◆ Collected data ◆

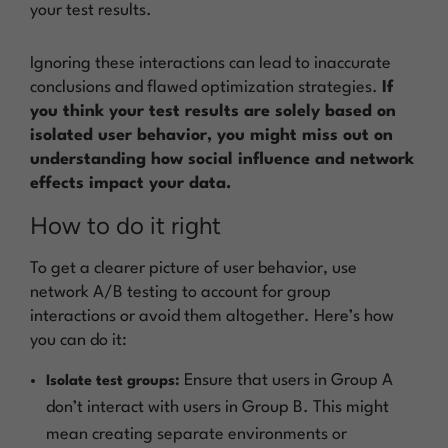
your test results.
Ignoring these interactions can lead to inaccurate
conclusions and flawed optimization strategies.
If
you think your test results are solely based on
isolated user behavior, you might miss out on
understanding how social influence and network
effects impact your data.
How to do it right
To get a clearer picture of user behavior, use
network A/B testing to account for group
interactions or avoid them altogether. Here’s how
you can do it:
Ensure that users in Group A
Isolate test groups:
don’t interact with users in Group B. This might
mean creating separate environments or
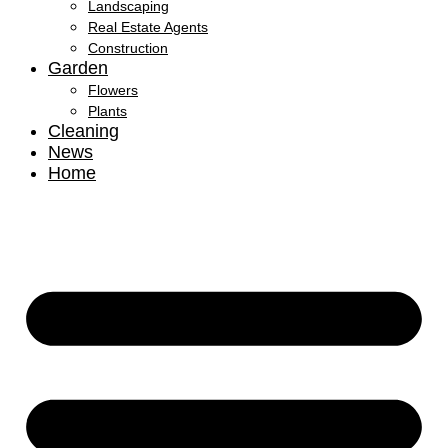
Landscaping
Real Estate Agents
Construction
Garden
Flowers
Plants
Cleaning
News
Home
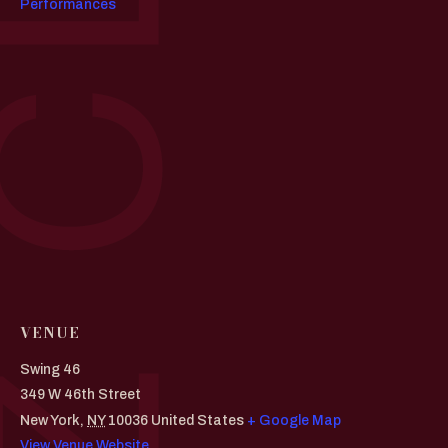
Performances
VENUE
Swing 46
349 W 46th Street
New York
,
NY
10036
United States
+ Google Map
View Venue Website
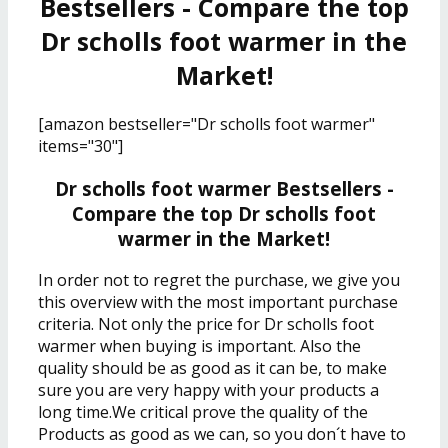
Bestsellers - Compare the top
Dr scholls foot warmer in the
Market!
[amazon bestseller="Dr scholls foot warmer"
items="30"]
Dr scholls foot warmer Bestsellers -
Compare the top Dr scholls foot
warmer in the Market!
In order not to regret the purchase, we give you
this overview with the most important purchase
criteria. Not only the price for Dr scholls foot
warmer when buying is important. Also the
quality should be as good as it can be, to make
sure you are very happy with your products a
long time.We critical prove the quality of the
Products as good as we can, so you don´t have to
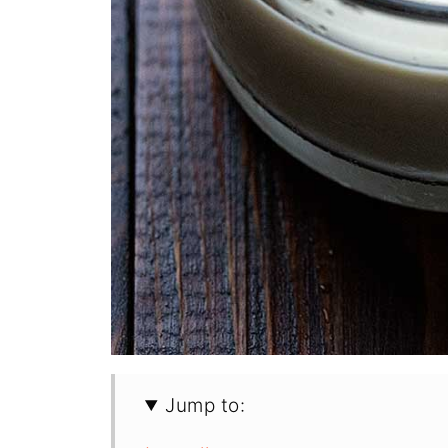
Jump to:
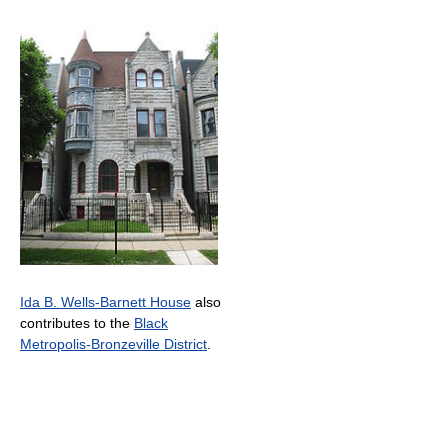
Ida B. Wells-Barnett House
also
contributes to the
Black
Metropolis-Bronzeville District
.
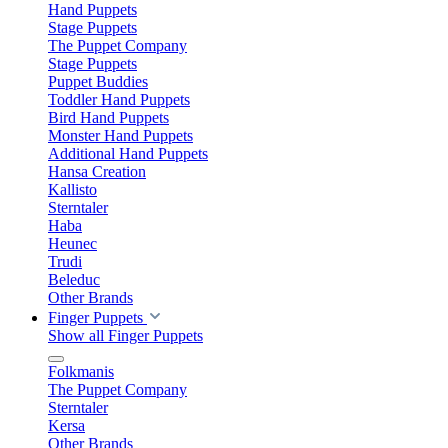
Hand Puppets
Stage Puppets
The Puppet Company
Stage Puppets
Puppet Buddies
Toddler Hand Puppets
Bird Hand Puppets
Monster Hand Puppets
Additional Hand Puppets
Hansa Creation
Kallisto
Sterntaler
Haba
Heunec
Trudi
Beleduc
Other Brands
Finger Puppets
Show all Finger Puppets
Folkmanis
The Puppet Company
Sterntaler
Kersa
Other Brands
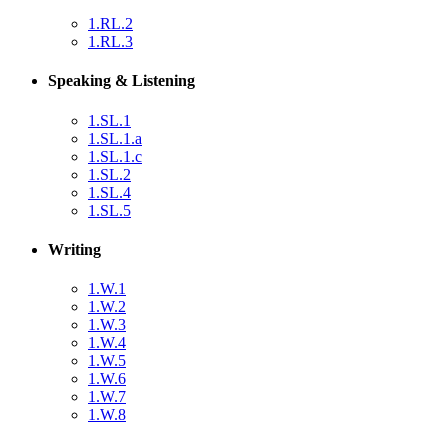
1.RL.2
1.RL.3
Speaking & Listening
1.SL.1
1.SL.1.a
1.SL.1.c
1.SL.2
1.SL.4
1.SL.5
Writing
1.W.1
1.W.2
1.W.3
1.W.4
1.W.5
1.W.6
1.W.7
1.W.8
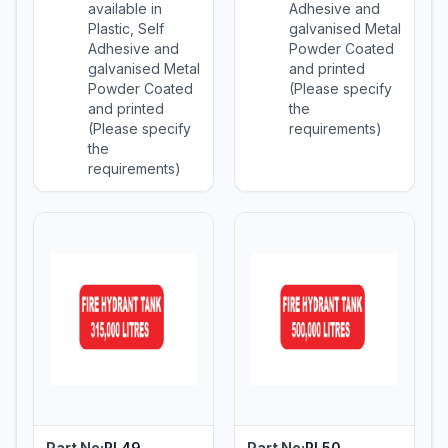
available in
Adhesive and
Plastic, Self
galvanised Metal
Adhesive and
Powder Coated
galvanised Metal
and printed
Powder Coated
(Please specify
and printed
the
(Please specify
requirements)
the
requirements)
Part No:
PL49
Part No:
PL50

◆ DIRECTIVE ◆
Of the lines above, copy each one that contains the word "behavior".

◆ SOLUTION TO THIS PROBLEM ◆
isolated user behavior, you might miss out on
To get a clearer picture of user behavior, use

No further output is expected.